As the first openly gay chief executive of a British bank, Anthony Watson says he has one very personal goal – to shake up the country’s “pale, male, stale and straight” financial sector.
“We want to change the face of banking,” said Watson, 45, who is also founder of the Bank of London, a clearing bank for business payments that aims to take on clients in mid-2022.
“This is a personal thing that’s very important to me,” he told the Thomson Reuters Foundation in a video call from his New York home.
While Watson is still in talks with regulators in North America and the European Union ahead of the bank’s planned debut, a recent fundraising round valued it at more than $1.1 billion, according to the Financial Times newspaper.
Former chief information officer for Europe, Middle East and global operations at Barclays, Watson is attempting to break the current dominance of four British banks – his former employer, along with NatWest, Lloyds Banking Group and HSBC – in the domestic clearing market.
Watson, who has invested his own money in the new venture but declined to specify how much, hopes the Bank of London will be bigger than Barclays and HSBC in terms of payment volumes and processes within 10 years.
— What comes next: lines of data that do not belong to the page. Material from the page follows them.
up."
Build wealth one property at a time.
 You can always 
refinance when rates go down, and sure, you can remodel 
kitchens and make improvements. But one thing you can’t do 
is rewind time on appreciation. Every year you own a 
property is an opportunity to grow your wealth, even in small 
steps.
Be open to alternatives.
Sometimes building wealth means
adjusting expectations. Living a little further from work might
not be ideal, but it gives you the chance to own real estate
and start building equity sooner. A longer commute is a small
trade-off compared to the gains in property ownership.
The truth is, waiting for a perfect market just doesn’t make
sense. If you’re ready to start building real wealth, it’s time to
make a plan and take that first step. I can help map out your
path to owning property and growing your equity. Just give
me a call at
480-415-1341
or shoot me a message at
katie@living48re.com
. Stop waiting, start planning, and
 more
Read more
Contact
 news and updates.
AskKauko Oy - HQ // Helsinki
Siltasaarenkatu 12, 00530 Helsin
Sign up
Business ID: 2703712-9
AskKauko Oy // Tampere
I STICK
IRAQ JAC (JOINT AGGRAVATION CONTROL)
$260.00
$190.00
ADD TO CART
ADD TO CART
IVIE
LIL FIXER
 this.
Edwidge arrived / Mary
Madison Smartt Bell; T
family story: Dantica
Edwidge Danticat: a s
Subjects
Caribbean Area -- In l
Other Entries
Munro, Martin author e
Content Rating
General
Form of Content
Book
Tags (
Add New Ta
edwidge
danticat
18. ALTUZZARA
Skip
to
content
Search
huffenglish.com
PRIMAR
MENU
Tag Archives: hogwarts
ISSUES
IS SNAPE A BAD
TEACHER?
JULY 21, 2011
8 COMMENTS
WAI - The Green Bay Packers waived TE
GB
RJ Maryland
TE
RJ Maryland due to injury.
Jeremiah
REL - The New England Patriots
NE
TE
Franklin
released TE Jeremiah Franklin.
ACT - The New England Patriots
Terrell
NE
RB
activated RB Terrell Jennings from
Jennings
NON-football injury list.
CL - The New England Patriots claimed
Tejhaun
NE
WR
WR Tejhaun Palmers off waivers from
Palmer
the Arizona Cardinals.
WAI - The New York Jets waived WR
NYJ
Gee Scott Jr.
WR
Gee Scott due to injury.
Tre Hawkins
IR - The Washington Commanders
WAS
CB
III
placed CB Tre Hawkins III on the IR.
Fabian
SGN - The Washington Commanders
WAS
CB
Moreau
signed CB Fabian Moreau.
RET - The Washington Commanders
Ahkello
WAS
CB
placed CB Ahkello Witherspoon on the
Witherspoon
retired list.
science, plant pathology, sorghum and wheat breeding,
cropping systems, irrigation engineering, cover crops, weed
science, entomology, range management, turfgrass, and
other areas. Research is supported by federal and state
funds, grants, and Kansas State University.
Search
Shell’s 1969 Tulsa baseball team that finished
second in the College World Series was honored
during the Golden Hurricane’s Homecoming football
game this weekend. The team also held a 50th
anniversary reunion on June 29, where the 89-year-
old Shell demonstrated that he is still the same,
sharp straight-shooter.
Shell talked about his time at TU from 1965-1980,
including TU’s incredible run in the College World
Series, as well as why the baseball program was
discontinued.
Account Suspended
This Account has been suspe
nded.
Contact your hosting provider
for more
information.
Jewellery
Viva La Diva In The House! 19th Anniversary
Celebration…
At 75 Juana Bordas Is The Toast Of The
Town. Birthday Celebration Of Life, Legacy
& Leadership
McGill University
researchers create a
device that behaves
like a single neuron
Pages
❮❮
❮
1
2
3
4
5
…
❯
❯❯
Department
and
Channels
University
“It’s absolutely doable,” he said.
‘REPRESENTATION MATTERS’
Regularly listed as one of the most influential global LGBTQ+ figures, London-born Watson said he often experienced homophobia in the early days of his career, including facing down one colleague at a tech firm who used the expression “filthy queer”.
“The way they said it, there was so much venom in their voice,” he recalled. “I lost the plot in this meeting (when I heard them say it). I’m not a shy person and if I have an opinion, I’m going to give it and give it pretty forcefully.”
Watson, who has a partner whom he declined to name, splits his time between London and New York, having previously been the first non-U.S. citizen to serve on the board of GLAAD, the world’s largest LGBTQ+ media rights organisation.
He is a patron of Diversity Role Models, a leading British anti-bullying LGBTQ+ charity, and said an inclusive ethos would be central to the new bank’s hiring procedures.
A study by two Finnish universities, which analysed the financial performance of 657 stock market-listed U.S. companies between 2003 and 2016, found that “LGBT-friendly” firms were both more profitable and worth more.
“We’re purposely going after a diverse workforce, and if we can’t find them, then we’ll hire people and train them,” he said, with plans to recruit more than 3,000 staff over the next five years in the United States, Britain and the EU.
LGBTQ+ leaders themselves have a role to play, not just within a company but also the wider world, Watson said.
“It’s really important that we have openly gay people within companies that also have a voice in the communities in which they live, work and serve,” he said.
“It can’t just be pale, male, stale and straight in British banking; that doesn’t represent society today.”